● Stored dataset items
_ _ _ _
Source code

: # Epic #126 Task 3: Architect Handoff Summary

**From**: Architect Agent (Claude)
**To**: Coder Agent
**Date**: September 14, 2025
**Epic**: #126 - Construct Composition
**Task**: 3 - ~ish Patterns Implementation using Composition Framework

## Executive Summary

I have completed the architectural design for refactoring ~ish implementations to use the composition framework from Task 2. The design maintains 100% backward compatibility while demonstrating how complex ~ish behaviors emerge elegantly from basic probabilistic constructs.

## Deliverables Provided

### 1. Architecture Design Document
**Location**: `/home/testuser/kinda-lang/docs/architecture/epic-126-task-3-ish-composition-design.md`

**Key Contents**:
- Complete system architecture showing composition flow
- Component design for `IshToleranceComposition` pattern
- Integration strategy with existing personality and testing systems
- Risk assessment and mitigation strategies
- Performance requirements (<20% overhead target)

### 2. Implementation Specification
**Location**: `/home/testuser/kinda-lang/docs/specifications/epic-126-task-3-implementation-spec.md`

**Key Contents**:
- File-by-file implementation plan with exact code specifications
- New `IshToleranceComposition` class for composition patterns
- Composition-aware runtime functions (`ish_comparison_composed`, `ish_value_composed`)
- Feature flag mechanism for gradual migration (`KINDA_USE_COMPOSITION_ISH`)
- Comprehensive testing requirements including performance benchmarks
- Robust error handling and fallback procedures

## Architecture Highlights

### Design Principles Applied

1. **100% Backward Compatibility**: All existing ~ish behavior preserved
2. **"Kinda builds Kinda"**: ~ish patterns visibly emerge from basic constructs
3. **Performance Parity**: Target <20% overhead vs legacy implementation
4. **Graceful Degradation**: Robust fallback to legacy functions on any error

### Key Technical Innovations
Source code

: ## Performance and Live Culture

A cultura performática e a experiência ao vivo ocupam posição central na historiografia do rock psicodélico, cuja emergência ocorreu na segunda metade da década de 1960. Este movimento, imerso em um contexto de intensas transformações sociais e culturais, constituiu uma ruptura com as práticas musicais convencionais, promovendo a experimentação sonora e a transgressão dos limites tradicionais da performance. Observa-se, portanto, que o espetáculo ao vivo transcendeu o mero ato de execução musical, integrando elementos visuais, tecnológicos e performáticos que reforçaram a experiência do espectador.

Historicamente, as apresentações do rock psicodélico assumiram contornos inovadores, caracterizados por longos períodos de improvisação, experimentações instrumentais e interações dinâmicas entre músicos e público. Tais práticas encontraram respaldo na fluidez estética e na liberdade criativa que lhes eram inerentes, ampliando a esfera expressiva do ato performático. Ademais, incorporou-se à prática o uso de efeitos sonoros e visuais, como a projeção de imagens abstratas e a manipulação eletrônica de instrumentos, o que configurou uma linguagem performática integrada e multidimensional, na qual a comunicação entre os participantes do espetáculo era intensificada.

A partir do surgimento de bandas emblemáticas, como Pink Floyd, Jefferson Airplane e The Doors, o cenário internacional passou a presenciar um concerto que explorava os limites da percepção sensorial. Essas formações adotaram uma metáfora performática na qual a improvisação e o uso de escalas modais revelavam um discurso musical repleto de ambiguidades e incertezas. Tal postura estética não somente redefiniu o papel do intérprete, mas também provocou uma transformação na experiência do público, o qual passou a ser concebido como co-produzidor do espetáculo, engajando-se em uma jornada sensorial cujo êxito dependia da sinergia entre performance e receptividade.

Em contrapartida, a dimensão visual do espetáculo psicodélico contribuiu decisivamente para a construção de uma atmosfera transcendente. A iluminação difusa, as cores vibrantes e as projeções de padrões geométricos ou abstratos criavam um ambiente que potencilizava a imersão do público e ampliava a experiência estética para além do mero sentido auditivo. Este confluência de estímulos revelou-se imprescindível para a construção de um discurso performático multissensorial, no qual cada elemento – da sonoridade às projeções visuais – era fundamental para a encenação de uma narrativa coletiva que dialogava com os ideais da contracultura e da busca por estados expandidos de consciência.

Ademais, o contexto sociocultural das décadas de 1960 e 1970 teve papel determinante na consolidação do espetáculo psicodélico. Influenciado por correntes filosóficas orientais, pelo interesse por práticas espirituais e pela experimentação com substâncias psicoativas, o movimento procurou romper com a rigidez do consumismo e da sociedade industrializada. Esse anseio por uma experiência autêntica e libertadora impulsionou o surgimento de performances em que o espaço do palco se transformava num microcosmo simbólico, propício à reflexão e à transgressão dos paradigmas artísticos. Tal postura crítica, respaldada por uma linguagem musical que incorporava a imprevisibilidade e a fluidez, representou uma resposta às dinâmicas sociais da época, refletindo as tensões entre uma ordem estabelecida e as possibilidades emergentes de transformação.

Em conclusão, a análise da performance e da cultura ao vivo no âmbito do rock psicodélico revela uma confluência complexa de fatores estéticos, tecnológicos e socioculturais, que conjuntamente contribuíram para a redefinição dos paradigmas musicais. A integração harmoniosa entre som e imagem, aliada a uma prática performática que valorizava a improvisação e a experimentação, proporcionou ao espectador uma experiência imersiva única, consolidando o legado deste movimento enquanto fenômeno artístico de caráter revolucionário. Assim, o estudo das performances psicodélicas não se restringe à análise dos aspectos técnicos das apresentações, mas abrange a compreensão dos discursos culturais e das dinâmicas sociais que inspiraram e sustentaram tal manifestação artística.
_ _ _ _
● Required action
To complete this exercise, set down every line above exactly once more.

● Result for this exercise
Source code

: # Epic #126 Task 3: Architect Handoff Summary

**From**: Architect Agent (Claude)
**To**: Coder Agent
**Date**: September 14, 2025
**Epic**: #126 - Construct Composition
**Task**: 3 - ~ish Patterns Implementation using Composition Framework

## Executive Summary

I have completed the architectural design for refactoring ~ish implementations to use the composition framework from Task 2. The design maintains 100% backward compatibility while demonstrating how complex ~ish behaviors emerge elegantly from basic probabilistic constructs.

## Deliverables Provided

### 1. Architecture Design Document
**Location**: `/home/testuser/kinda-lang/docs/architecture/epic-126-task-3-ish-composition-design.md`

**Key Contents**:
- Complete system architecture showing composition flow
- Component design for `IshToleranceComposition` pattern
- Integration strategy with existing personality and testing systems
- Risk assessment and mitigation strategies
- Performance requirements (<20% overhead target)

### 2. Implementation Specification
**Location**: `/home/testuser/kinda-lang/docs/specifications/epic-126-task-3-implementation-spec.md`

**Key Contents**:
- File-by-file implementation plan with exact code specifications
- New `IshToleranceComposition` class for composition patterns
- Composition-aware runtime functions (`ish_comparison_composed`, `ish_value_composed`)
- Feature flag mechanism for gradual migration (`KINDA_USE_COMPOSITION_ISH`)
- Comprehensive testing requirements including performance benchmarks
- Robust error handling and fallback procedures

## Architecture Highlights

### Design Principles Applied

1. **100% Backward Compatibility**: All existing ~ish behavior preserved
2. **"Kinda builds Kinda"**: ~ish patterns visibly emerge from basic constructs
3. **Performance Parity**: Target <20% overhead vs legacy implementation
4. **Graceful Degradation**: Robust fallback to legacy functions on any error

### Key Technical Innovations
Source code

: ## Performance and Live Culture

A cultura performática e a experiência ao vivo ocupam posição central na historiografia do rock psicodélico, cuja emergência ocorreu na segunda metade da década de 1960. Este movimento, imerso em um contexto de intensas transformações sociais e culturais, constituiu uma ruptura com as práticas musicais convencionais, promovendo a experimentação sonora e a transgressão dos limites tradicionais da performance. Observa-se, portanto, que o espetáculo ao vivo transcendeu o mero ato de execução musical, integrando elementos visuais, tecnológicos e performáticos que reforçaram a experiência do espectador.

Historicamente, as apresentações do rock psicodélico assumiram contornos inovadores, caracterizados por longos períodos de improvisação, experimentações instrumentais e interações dinâmicas entre músicos e público. Tais práticas encontraram respaldo na fluidez estética e na liberdade criativa que lhes eram inerentes, ampliando a esfera expressiva do ato performático. Ademais, incorporou-se à prática o uso de efeitos sonoros e visuais, como a projeção de imagens abstratas e a manipulação eletrônica de instrumentos, o que configurou uma linguagem performática integrada e multidimensional, na qual a comunicação entre os participantes do espetáculo era intensificada.

A partir do surgimento de bandas emblemáticas, como Pink Floyd, Jefferson Airplane e The Doors, o cenário internacional passou a presenciar um concerto que explorava os limites da percepção sensorial. Essas formações adotaram uma metáfora performática na qual a improvisação e o uso de escalas modais revelavam um discurso musical repleto de ambiguidades e incertezas. Tal postura estética não somente redefiniu o papel do intérprete, mas também provocou uma transformação na experiência do público, o qual passou a ser concebido como co-produzidor do espetáculo, engajando-se em uma jornada sensorial cujo êxito dependia da sinergia entre performance e receptividade.

Em contrapartida, a dimensão visual do espetáculo psicodélico contribuiu decisivamente para a construção de uma atmosfera transcendente. A iluminação difusa, as cores vibrantes e as projeções de padrões geométricos ou abstratos criavam um ambiente que potencilizava a imersão do público e ampliava a experiência estética para além do mero sentido auditivo. Este confluência de estímulos revelou-se imprescindível para a construção de um discurso performático multissensorial, no qual cada elemento – da sonoridade às projeções visuais – era fundamental para a encenação de uma narrativa coletiva que dialogava com os ideais da contracultura e da busca por estados expandidos de consciência.

Ademais, o contexto sociocultural das décadas de 1960 e 1970 teve papel determinante na consolidação do espetáculo psicodélico. Influenciado por correntes filosóficas orientais, pelo interesse por práticas espirituais e pela experimentação com substâncias psicoativas, o movimento procurou romper com a rigidez do consumismo e da sociedade industrializada. Esse anseio por uma experiência autêntica e libertadora impulsionou o surgimento de performances em que o espaço do palco se transformava num microcosmo simbólico, propício à reflexão e à transgressão dos paradigmas artísticos. Tal postura crítica, respaldada por uma linguagem musical que incorporava a imprevisibilidade e a fluidez, representou uma resposta às dinâmicas sociais da época, refletindo as tensões entre uma ordem estabelecida e as possibilidades emergentes de transformação.

Em conclusão, a análise da performance e da cultura ao vivo no âmbito do rock psicodélico revela uma confluência complexa de fatores estéticos, tecnológicos e socioculturais, que conjuntamente contribuíram para a redefinição dos paradigmas musicais. A integração harmoniosa entre som e imagem, aliada a uma prática performática que valorizava a improvisação e a experimentação, proporcionou ao espectador uma experiência imersiva única, consolidando o legado deste movimento enquanto fenômeno artístico de caráter revolucionário. Assim, o estudo das performances psicodélicas não se restringe à análise dos aspectos técnicos das apresentações, mas abrange a compreensão dos discursos culturais e das dinâmicas sociais que inspiraram e sustentaram tal manifestação artística.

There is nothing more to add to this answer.